(Stored data entries)
((

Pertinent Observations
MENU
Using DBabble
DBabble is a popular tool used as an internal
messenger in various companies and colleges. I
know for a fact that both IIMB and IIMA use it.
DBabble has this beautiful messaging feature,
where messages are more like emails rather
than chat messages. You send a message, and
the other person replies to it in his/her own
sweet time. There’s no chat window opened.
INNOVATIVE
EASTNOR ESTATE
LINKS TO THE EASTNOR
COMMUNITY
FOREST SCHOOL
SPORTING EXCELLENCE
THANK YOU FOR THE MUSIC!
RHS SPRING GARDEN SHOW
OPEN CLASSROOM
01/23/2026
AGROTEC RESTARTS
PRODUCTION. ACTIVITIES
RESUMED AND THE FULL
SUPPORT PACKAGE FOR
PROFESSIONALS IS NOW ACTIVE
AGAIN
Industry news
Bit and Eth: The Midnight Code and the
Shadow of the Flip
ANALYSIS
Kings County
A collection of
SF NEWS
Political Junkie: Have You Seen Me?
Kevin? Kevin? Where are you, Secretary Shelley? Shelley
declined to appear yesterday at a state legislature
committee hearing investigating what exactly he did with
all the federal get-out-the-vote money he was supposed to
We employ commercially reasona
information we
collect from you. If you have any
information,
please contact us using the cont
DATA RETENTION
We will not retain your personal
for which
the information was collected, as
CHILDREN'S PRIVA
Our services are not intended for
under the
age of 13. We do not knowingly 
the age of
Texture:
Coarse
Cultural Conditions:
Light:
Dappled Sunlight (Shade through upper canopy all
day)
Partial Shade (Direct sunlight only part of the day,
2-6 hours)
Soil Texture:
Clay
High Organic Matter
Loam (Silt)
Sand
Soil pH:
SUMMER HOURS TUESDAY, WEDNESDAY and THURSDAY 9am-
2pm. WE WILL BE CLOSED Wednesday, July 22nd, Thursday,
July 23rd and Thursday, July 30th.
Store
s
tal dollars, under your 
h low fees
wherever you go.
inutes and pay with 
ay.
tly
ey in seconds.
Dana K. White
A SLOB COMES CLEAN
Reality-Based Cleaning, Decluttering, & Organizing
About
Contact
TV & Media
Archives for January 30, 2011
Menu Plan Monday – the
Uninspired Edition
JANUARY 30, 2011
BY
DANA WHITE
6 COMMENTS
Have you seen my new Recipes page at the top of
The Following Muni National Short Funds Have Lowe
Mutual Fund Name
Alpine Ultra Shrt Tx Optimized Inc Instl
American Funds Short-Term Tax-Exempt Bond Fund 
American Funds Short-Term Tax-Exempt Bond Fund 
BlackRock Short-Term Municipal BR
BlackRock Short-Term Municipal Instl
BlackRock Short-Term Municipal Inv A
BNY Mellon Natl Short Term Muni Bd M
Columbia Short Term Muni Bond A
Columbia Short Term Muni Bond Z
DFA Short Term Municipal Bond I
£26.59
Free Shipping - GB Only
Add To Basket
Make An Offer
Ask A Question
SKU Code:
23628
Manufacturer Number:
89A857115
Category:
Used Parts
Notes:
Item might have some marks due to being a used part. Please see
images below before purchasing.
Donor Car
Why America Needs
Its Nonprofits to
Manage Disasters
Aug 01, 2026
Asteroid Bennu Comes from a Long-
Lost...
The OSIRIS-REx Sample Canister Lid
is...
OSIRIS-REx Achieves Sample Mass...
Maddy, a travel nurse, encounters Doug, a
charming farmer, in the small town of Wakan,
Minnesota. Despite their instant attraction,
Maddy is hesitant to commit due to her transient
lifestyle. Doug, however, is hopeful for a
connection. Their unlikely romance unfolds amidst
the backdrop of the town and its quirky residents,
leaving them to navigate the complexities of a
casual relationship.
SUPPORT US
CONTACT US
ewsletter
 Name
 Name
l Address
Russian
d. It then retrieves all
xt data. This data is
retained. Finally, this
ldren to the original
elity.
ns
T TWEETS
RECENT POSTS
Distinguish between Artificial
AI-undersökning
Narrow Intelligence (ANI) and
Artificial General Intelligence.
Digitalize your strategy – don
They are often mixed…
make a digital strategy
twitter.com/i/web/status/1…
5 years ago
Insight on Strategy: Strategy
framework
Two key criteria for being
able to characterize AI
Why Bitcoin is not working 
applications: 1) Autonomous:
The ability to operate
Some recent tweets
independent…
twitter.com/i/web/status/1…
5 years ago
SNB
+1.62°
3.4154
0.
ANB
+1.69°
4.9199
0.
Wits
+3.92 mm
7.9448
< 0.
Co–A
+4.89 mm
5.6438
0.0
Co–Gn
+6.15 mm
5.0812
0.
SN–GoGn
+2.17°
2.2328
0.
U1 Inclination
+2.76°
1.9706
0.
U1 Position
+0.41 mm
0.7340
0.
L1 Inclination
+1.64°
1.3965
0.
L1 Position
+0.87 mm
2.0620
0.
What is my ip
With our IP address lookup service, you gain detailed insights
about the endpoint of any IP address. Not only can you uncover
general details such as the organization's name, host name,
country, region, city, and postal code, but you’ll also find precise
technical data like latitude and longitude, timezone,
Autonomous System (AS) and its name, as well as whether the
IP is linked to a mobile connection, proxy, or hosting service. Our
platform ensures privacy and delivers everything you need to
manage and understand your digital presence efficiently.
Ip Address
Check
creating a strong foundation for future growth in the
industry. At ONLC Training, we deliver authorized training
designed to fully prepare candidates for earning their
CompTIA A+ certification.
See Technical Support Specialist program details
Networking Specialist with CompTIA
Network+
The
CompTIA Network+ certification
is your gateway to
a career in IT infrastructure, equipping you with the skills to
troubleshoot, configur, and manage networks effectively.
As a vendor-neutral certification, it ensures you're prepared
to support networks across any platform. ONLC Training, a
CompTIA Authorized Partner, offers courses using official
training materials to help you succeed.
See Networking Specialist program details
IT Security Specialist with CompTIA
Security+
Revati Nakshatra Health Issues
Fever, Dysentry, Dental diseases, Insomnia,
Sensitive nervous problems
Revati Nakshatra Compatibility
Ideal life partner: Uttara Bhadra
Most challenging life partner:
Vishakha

))

#### [WORK TO COMPLETE]
Output all entries exactly as given above.

#### [SOLUTION TO THE EXERCISE]
Pertinent Observations
MENU
Using DBabble
DBabble is a popular tool used as an internal
messenger in various companies and colleges. I
know for a fact that both IIMB and IIMA use it.
DBabble has this beautiful messaging feature,
where messages are more like emails rather
than chat messages. You send a message, and
the other person replies to it in his/her own
sweet time. There’s no chat window opened.
INNOVATIVE
EASTNOR ESTATE
LINKS TO THE EASTNOR
COMMUNITY
FOREST SCHOOL
SPORTING EXCELLENCE
THANK YOU FOR THE MUSIC!
RHS SPRING GARDEN SHOW
OPEN CLASSROOM
01/23/2026
AGROTEC RESTARTS
PRODUCTION. ACTIVITIES
RESUMED AND THE FULL
SUPPORT PACKAGE FOR
PROFESSIONALS IS NOW ACTIVE
AGAIN
Industry news
Bit and Eth: The Midnight Code and the
Shadow of the Flip
ANALYSIS
Kings County
A collection of
SF NEWS
Political Junkie: Have You Seen Me?
Kevin? Kevin? Where are you, Secretary Shelley? Shelley
declined to appear yesterday at a state legislature
committee hearing investigating what exactly he did with
all the federal get-out-the-vote money he was supposed to
We employ commercially reasona
information we
collect from you. If you have any
information,
please contact us using the cont
DATA RETENTION
We will not retain your personal
for which
the information was collected, as
CHILDREN'S PRIVA
Our services are not intended for
under the
age of 13. We do not knowingly 
the age of
Texture:
Coarse
Cultural Conditions:
Light:
Dappled Sunlight (Shade through upper canopy all
day)
Partial Shade (Direct sunlight only part of the day,
2-6 hours)
Soil Texture:
Clay
High Organic Matter
Loam (Silt)
Sand
Soil pH:
SUMMER HOURS TUESDAY, WEDNESDAY and THURSDAY 9am-
2pm. WE WILL BE CLOSED Wednesday, July 22nd, Thursday,
July 23rd and Thursday, July 30th.
Store
s
tal dollars, under your 
h low fees
wherever you go.
inutes and pay with 
ay.
tly
ey in seconds.
Dana K. White
A SLOB COMES CLEAN
Reality-Based Cleaning, Decluttering, & Organizing
About
Contact
TV & Media
Archives for January 30, 2011
Menu Plan Monday – the
Uninspired Edition
JANUARY 30, 2011
BY
DANA WHITE
6 COMMENTS
Have you seen my new Recipes page at the top of
The Following Muni National Short Funds Have Lowe
Mutual Fund Name
Alpine Ultra Shrt Tx Optimized Inc Instl
American Funds Short-Term Tax-Exempt Bond Fund 
American Funds Short-Term Tax-Exempt Bond Fund 
BlackRock Short-Term Municipal BR
BlackRock Short-Term Municipal Instl
BlackRock Short-Term Municipal Inv A
BNY Mellon Natl Short Term Muni Bd M
Columbia Short Term Muni Bond A
Columbia Short Term Muni Bond Z
DFA Short Term Municipal Bond I
£26.59
Free Shipping - GB Only
Add To Basket
Make An Offer
Ask A Question
SKU Code:
23628
Manufacturer Number:
89A857115
Category:
Used Parts
Notes:
Item might have some marks due to being a used part. Please see
images below before purchasing.
Donor Car
Why America Needs
Its Nonprofits to
Manage Disasters
Aug 01, 2026
Asteroid Bennu Comes from a Long-
Lost...
The OSIRIS-REx Sample Canister Lid
is...
OSIRIS-REx Achieves Sample Mass...
Maddy, a travel nurse, encounters Doug, a
charming farmer, in the small town of Wakan,
Minnesota. Despite their instant attraction,
Maddy is hesitant to commit due to her transient
lifestyle. Doug, however, is hopeful for a
connection. Their unlikely romance unfolds amidst
the backdrop of the town and its quirky residents,
leaving them to navigate the complexities of a
casual relationship.
SUPPORT US
CONTACT US
ewsletter
 Name
 Name
l Address
Russian
d. It then retrieves all
xt data. This data is
retained. Finally, this
ldren to the original
elity.
ns
T TWEETS
RECENT POSTS
Distinguish between Artificial
AI-undersökning
Narrow Intelligence (ANI) and
Artificial General Intelligence.
Digitalize your strategy – don
They are often mixed…
make a digital strategy
twitter.com/i/web/status/1…
5 years ago
Insight on Strategy: Strategy
framework
Two key criteria for being
able to characterize AI
Why Bitcoin is not working 
applications: 1) Autonomous:
The ability to operate
Some recent tweets
independent…
twitter.com/i/web/status/1…
5 years ago
SNB
+1.62°
3.4154
0.
ANB
+1.69°
4.9199
0.
Wits
+3.92 mm
7.9448
< 0.
Co–A
+4.89 mm
5.6438
0.0
Co–Gn
+6.15 mm
5.0812
0.
SN–GoGn
+2.17°
2.2328
0.
U1 Inclination
+2.76°
1.9706
0.
U1 Position
+0.41 mm
0.7340
0.
L1 Inclination
+1.64°
1.3965
0.
L1 Position
+0.87 mm
2.0620
0.
What is my ip
With our IP address lookup service, you gain detailed insights
about the endpoint of any IP address. Not only can you uncover
general details such as the organization's name, host name,
country, region, city, and postal code, but you’ll also find precise
technical data like latitude and longitude, timezone,
Autonomous System (AS) and its name, as well as whether the
IP is linked to a mobile connection, proxy, or hosting service. Our
platform ensures privacy and delivers everything you need to
manage and understand your digital presence efficiently.
Ip Address
Check
creating a strong foundation for future growth in the
industry. At ONLC Training, we deliver authorized training
designed to fully prepare candidates for earning their
CompTIA A+ certification.
See Technical Support Specialist program details
Networking Specialist with CompTIA
Network+
The
CompTIA Network+ certification
is your gateway to
a career in IT infrastructure, equipping you with the skills to
troubleshoot, configur, and manage networks effectively.
As a vendor-neutral certification, it ensures you're prepared
to support networks across any platform. ONLC Training, a
CompTIA Authorized Partner, offers courses using official
training materials to help you succeed.
See Networking Specialist program details
IT Security Specialist with CompTIA
Security+
Revati Nakshatra Health Issues
Fever, Dysentry, Dental diseases, Insomnia,
Sensitive nervous problems
Revati Nakshatra Compatibility
Ideal life partner: Uttara Bhadra
Most challenging life partner:
Vishakha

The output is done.